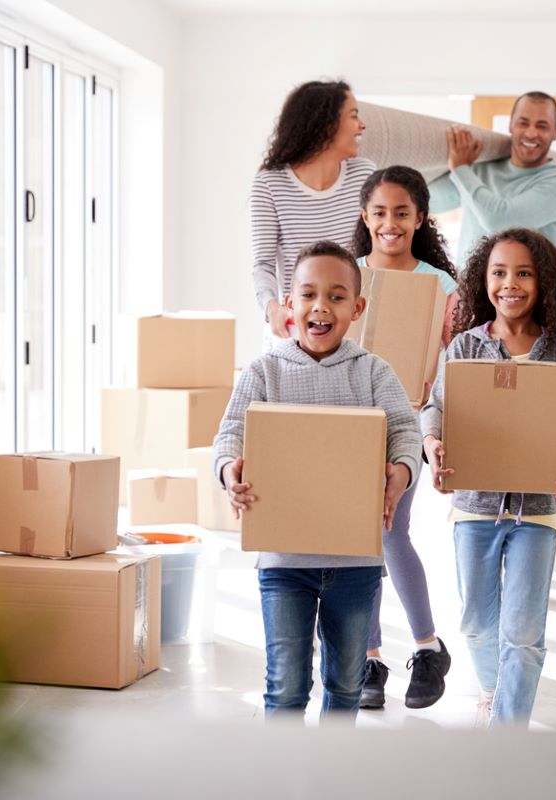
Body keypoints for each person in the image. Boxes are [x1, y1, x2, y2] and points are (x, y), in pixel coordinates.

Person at [213, 241, 421, 720]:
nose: (320, 306)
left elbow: (405, 431)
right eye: (307, 294)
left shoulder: (373, 372)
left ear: (357, 307)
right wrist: (230, 471)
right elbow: (228, 436)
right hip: (284, 561)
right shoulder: (264, 372)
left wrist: (402, 472)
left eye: (336, 296)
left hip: (355, 564)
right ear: (289, 303)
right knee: (285, 686)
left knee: (346, 686)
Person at [419, 228, 556, 728]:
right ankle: (494, 690)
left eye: (524, 273)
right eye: (499, 273)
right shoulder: (465, 348)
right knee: (478, 624)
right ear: (484, 280)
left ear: (544, 283)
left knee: (522, 632)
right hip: (474, 507)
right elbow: (437, 409)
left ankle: (507, 732)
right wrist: (433, 445)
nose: (510, 284)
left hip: (537, 509)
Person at [349, 165, 458, 710]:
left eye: (401, 213)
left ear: (420, 218)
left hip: (408, 424)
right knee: (360, 539)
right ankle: (369, 659)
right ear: (364, 217)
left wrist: (439, 432)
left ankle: (426, 647)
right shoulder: (346, 275)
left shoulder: (440, 286)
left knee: (390, 530)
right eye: (379, 212)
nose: (389, 223)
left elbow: (457, 363)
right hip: (346, 425)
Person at [250, 80, 375, 345]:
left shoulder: (365, 174)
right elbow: (262, 264)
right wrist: (273, 308)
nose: (362, 125)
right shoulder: (270, 183)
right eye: (354, 116)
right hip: (295, 327)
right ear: (326, 124)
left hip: (349, 327)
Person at [428, 92, 556, 265]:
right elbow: (429, 201)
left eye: (542, 126)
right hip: (467, 289)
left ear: (555, 132)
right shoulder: (481, 168)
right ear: (511, 125)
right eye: (523, 123)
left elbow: (500, 223)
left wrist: (460, 168)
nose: (531, 133)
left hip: (520, 290)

- [Brief]
Could the entries above be copied out exactly, with no pictures included?

- [Written answer]
Body keypoints for each person in the image. Boxes are [x1, y1, x2, y2] and points are (x, y), in pixel coordinates.

Person at [213, 241, 421, 720]:
nose: (320, 306)
left elbow: (405, 431)
right eye: (307, 294)
left shoulder: (373, 372)
left ear: (357, 307)
right wrist: (230, 471)
right elbow: (228, 436)
right hip: (284, 561)
right shoulder: (264, 372)
left wrist: (402, 472)
left eye: (336, 296)
left hip: (355, 564)
right ear: (289, 303)
right knee: (285, 686)
left knee: (346, 686)
Person at [419, 228, 556, 728]:
right ankle: (494, 690)
left eye: (524, 273)
right eye: (499, 273)
right shoulder: (465, 348)
right knee: (478, 624)
right ear: (484, 280)
left ear: (544, 283)
left knee: (522, 632)
right hip: (474, 507)
right elbow: (437, 409)
left ankle: (507, 732)
right wrist: (433, 445)
nose: (510, 284)
left hip: (537, 509)
Person at [349, 165, 458, 710]:
left eye: (401, 213)
left ear: (420, 218)
left hip: (408, 424)
right knee: (360, 539)
right ankle: (369, 659)
right ear: (364, 217)
left wrist: (439, 432)
left ankle: (426, 647)
right shoulder: (346, 275)
left shoulder: (440, 286)
left knee: (390, 530)
right eye: (379, 212)
nose: (389, 223)
left elbow: (457, 363)
right hip: (346, 425)
Person at [250, 80, 375, 345]:
left shoulder: (365, 174)
right elbow: (262, 264)
right wrist: (273, 308)
nose: (362, 125)
right shoulder: (270, 183)
right eye: (354, 116)
right hip: (295, 327)
right ear: (326, 124)
left hip: (349, 327)
Person at [428, 92, 556, 265]:
right elbow: (429, 201)
left eye: (542, 126)
right hip: (467, 289)
left ear: (555, 132)
right shoulder: (481, 168)
right ear: (511, 125)
right eye: (523, 123)
left elbow: (500, 223)
left wrist: (460, 168)
nose: (531, 133)
left hip: (520, 290)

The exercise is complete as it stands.